If you want to enable Kerberos support then the lenses.security.mode option
must be set to KERBEROS and the kerberos configuration section must be
completed to provide the specific kerberos settings. The following table
enumerates the kerberos config settings.
| Key | Description | Optional | Type | Default |
|---|---|---|---|---|
| servicePrincipal | The Lenses service principal. For example, HTTP/hostname | No | String | N/A |
| keytab | The path to the location of the service keytab | No | String | N/A |
| debug | Set to true to output Java’s JAAS debugging information | Yes | Boolean | false |
Here is a sample configuration for Kerberos enabled Lenses:
lenses.security.mode=KERBEROS
lenses.security.kerberos.service.principal="HTTP/lenses.host"

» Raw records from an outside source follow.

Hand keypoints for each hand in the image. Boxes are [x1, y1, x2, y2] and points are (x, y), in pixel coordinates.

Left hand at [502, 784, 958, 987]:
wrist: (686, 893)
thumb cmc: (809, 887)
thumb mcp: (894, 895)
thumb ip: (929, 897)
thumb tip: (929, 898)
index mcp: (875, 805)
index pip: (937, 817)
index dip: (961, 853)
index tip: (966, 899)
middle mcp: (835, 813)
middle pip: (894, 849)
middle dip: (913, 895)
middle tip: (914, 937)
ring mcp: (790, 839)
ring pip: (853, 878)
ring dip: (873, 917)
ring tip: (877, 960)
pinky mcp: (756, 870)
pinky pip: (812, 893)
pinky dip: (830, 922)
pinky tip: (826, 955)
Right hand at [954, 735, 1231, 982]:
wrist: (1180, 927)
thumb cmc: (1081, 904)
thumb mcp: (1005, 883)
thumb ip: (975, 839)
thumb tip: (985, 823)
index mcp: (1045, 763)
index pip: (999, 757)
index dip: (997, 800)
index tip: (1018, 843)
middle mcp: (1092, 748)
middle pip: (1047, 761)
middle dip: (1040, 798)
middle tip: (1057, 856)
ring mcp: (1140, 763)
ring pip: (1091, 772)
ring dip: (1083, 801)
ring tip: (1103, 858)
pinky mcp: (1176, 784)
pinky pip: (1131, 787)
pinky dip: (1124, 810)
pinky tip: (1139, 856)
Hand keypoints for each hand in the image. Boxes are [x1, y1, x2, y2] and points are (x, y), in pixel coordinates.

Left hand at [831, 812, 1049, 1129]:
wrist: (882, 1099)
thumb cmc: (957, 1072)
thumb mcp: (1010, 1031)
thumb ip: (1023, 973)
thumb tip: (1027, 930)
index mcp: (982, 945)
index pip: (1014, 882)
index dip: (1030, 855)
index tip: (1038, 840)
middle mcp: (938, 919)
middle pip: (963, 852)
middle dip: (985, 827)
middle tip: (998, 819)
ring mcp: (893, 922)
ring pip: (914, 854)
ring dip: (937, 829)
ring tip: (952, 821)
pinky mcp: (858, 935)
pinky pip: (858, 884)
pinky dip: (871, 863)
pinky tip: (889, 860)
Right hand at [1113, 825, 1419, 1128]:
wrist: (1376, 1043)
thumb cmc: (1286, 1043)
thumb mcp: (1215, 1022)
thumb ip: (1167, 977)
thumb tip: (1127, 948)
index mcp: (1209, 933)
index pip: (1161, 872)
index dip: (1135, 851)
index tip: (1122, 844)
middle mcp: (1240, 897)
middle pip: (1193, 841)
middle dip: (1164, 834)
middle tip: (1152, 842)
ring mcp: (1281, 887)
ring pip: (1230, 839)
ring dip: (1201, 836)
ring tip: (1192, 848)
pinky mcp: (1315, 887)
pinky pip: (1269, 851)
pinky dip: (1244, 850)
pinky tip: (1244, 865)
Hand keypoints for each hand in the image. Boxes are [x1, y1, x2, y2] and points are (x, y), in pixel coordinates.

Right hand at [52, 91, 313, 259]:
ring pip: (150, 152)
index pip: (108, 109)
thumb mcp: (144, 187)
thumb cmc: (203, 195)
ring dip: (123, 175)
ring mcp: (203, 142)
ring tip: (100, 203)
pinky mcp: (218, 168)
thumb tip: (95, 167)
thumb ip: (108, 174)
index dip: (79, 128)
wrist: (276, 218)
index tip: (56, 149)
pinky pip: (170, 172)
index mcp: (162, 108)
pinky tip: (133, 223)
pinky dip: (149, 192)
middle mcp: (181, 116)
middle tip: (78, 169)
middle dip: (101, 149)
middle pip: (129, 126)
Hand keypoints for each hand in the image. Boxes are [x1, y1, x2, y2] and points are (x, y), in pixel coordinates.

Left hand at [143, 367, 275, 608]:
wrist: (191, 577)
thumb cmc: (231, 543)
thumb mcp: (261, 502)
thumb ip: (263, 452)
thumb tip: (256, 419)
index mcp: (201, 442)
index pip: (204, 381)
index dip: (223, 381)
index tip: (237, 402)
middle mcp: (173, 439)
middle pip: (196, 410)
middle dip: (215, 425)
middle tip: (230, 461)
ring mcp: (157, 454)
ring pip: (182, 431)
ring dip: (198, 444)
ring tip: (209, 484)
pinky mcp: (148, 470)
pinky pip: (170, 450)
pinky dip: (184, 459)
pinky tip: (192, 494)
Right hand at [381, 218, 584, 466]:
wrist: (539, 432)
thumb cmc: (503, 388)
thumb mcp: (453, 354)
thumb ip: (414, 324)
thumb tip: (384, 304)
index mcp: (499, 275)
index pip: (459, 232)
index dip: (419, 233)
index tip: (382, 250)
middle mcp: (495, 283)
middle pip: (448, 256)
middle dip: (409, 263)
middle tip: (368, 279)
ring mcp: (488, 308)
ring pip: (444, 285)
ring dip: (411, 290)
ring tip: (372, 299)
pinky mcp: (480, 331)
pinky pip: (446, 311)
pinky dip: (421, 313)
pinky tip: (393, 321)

lenses.security.kerberos.keytab=/tmp/lenses.keytab
lenses.security.kerberos.debug=true
One of the limitations of Kerberos is that it is purely an authentication system
for user principals without support for group membership. Therefore, in order to
combine authentication with authorization it is necessary to map users to groups
in a similar manner to the BASIC mode.
This is simply a mapping from username to group(s) specified in the security config, as in the following example:
#Define the users and link each one to the group(-s) it belongs
lenses.security.mappings = [
{ "username": "sam@LANDOOP.COM", "groups": ["adminGroup", "userGroup"] },
{ "username": "tom@LANDOOP.COM", "groups": ["userGroup"] }
]
Once Kerberos is enabled you should be implicitly logged in whenever you visit
the lenses UI or directly to one of the REST API’s such as /api/auth. If you
are using Kerberos on a windows system, then logging into your windows domain is
usually sufficient to issue your Kerberos credentials. On a Linux environment,
you will typically need to login manually using kinit at the command line
before visiting any Kerberos enabled service.
Service Accounts¶
Service accounts allow easier integration with Lenses API. A typical use case is
enabling your CI/CD tools to interact with Lenses. Via the
lenses.security.service.accounts specific users and their authorization
token can be defined. Here is how two service accounts can be created:
lenses.security.groups=[
{"name": "group1", "roles": ["admin", "write", "read"]},
{"name": "group2", "roles": ["read", "write"], topic: { blacklist: ["payment.*"] },
{"name": "group3", "roles": ["read"], topic: { whitelist: [ "users.*" ] },
]
lenses.security.service.accounts=[
{
"username": "jenkins",
"token": "1231543kn!!1",
"groups": ["group1", "group2"]
},
{
"username": "goCli",
"token": "12345678",
"groups": ["group3"]
}
]
Your CI system (like Jenkins) and the Lenses Go CLI tool can call into the API
without having to first login. All that is required is for every HTTP request
to contain the HTTP header: X-Kafka-Lenses-Token:$TOKEN.
Each service account is of course linked to a user group in order to restrict the actions it can execute.